— На яйцах сидит.
Я не знаю, сколько вопросительных знаков надо поставить, чтобы выразить мое удивление. Но Иван Иванович все разъяснил:
— Понимаете, киевская хунта довела их до такого состояния, что они даже яиц не несут. Всего два яйца осталось, а уж высиживать птенцов они и вовсе разучились. Теперь их надо учить заново, а кому это можно доверить. Да вот во всем государстве никому, кроме… Сами подумайте: если не он, то кто? Кто способен вот так, день и ночь, не сходя с места? Никто! Вот он и решил. Личным опять примером.
— И что же, днем и ночью сам лично и не сходя с места?
— Сам лично. А кто же?
— Да мало ли. У нас же есть депутаты Государственной думы, Совета Федерации и, в конце концов, Втолигос тоже имеется.
— Эх, наивный вы человек, — посетовал Иван Иванович, — столько лет на свете живете, а до сих пор не усвоили, что в нашей стране по-настоящему важное дело никому, ну никому совершенно, кроме самого-самого, доверить нельзя.

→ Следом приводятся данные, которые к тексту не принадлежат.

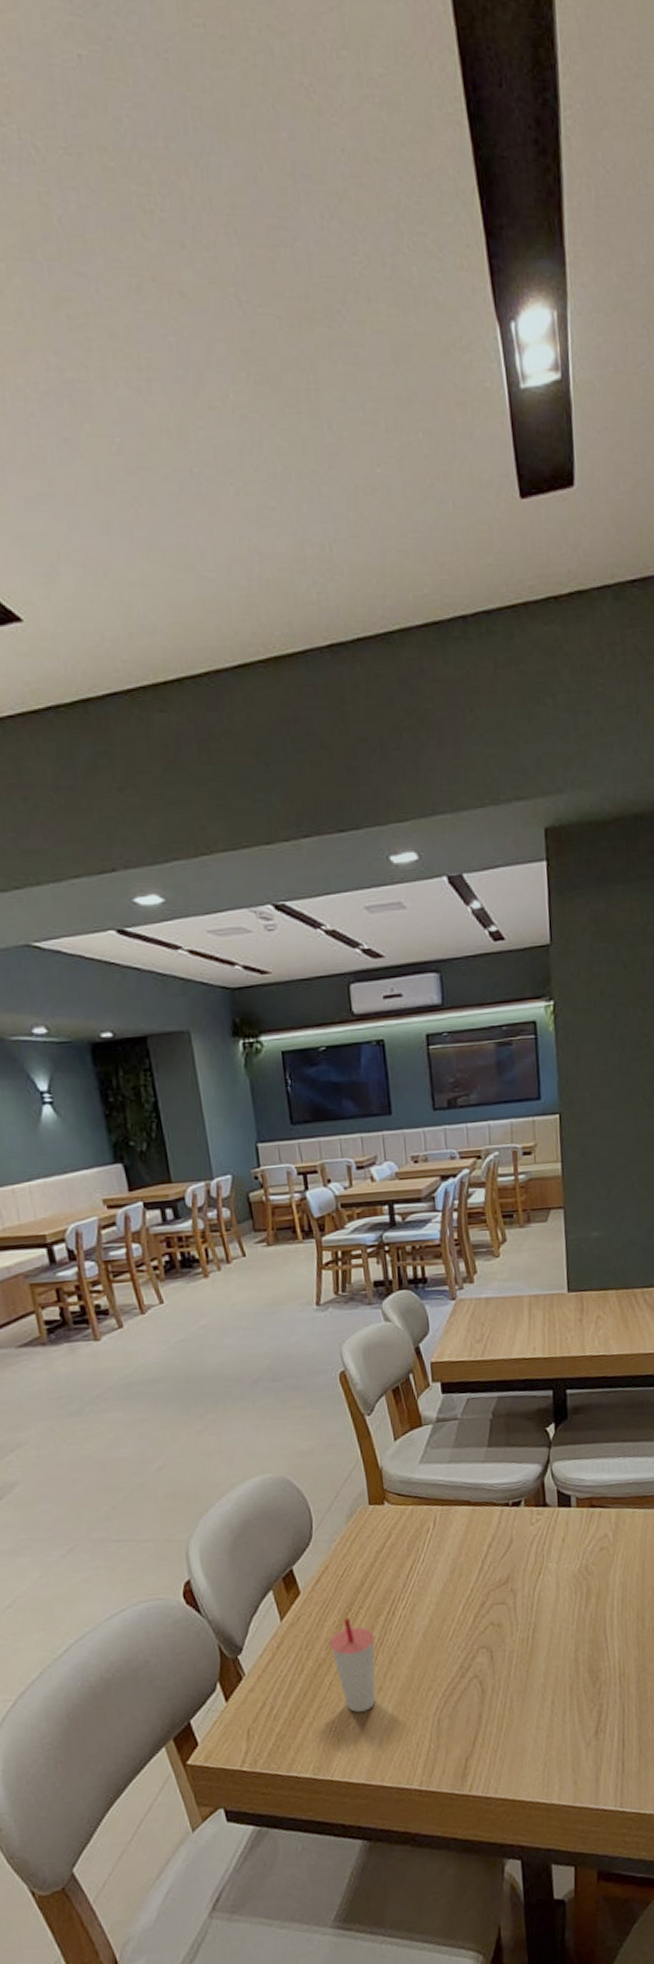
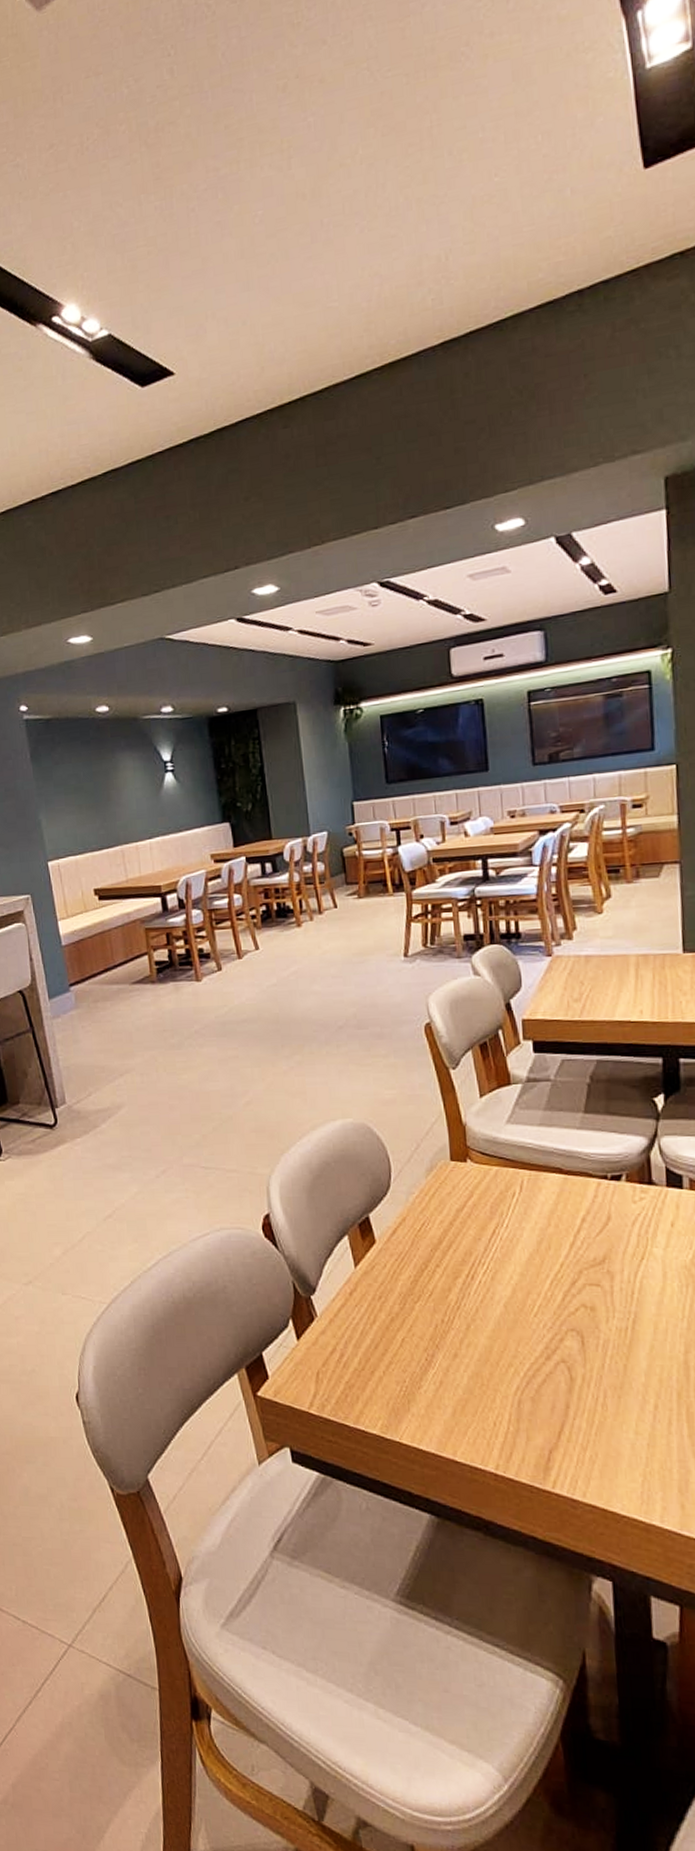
cup: present [329,1618,376,1713] -> none [403,1275,452,1376]

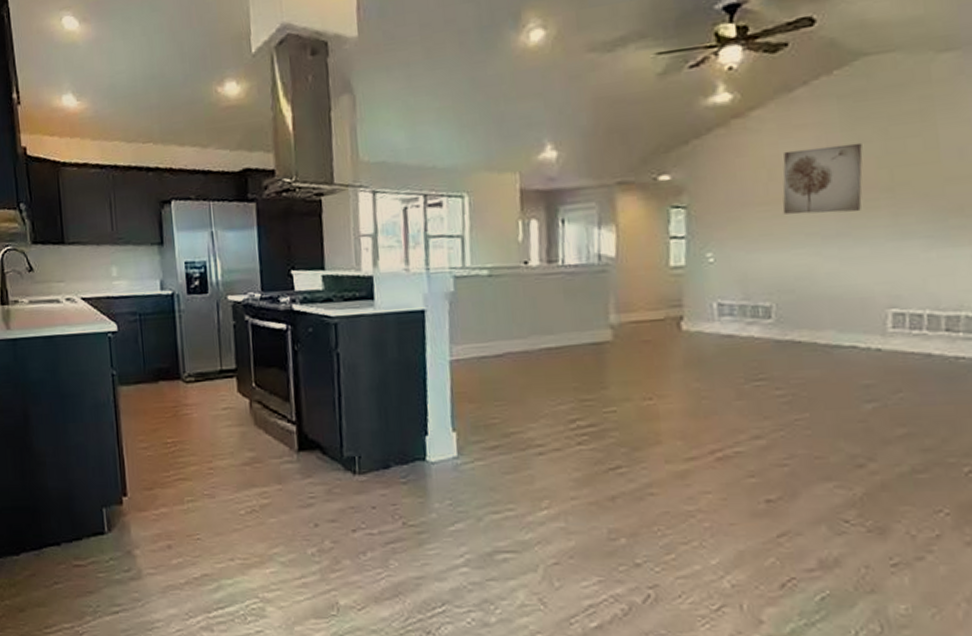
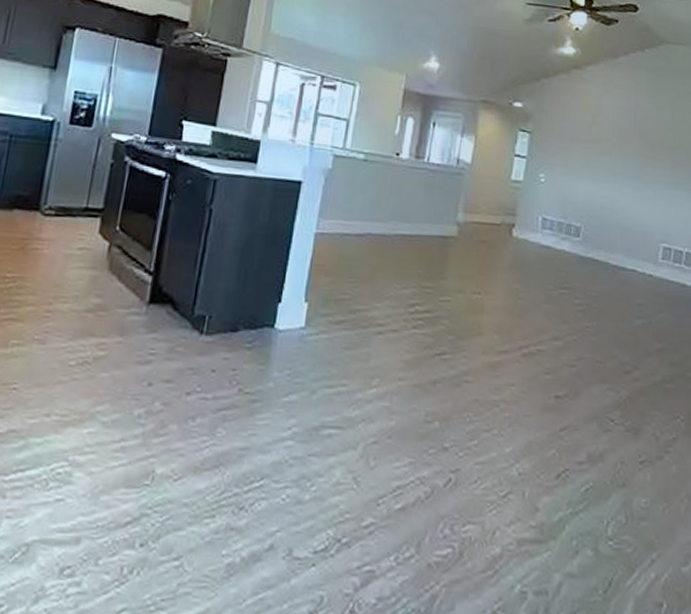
wall art: present [782,142,863,215] -> none [598,103,657,162]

Американская оккупация и вялотекущая шизофрения
Слева от нас остановилась еще одна «Скорая помощь», справа — две пожарных машины. Они подлетели к нам с диким воем, но и их полицейский тоже остановил. Больше того, остановил полицейскую машину, которая, как я потом узнал, преследовала бандитов, ограбивших банк. Бандиты успели проскочить, а преследователи застряли. Спецфонари на крышах всех четырех машин и на нашей продолжали полыхать синим светом, но звуки сирен прекратились. Зато стал слышен истошный вой из «Скорой помощи». Это был не спецсигнал, а живой женский голос, похожий на рев пожарной сирены. И другой женский голос, громкий, взволнованный:
— Потерпи, милая, потерпи! Сейчас этот проедет, нас пропустят, мы тебя до больницы мигом домчим и там поможем. Дело государственное, приходится постоять, а ты потерпи, покричи, доедем, поможем.
Из пожарной машины выскочил толстый человек в каске, на плечах погоны с тремя большими звездами, подбежал к полицейскому и стал ему объяснять что-то, показывая на другую сторону улицы, где ярким пламенем горело какое-то здание.
— Супермаркет горит, — сказал Паша.
Полковник вернулся к машинам, из их чрева высыпала дюжина его подчиненных в спецовках из толстой парусины, в касках с золотыми гребнями, натертыми асидолом, — на вид бронзоволицые античные воины. Отблески пожара играли на касках. Пожарные тесно сгрудились и дружно закурили. На пожар старались не смотреть.
Из «Скорой помощи» продолжали нестись душераздирающие вопли. Зинуля выскочила, побежала к соседям, вернулась, сообщила:
— Там женщина не может разродиться. А помочь ей они не могут. Я бы помогла, так нет акушерских щипцов.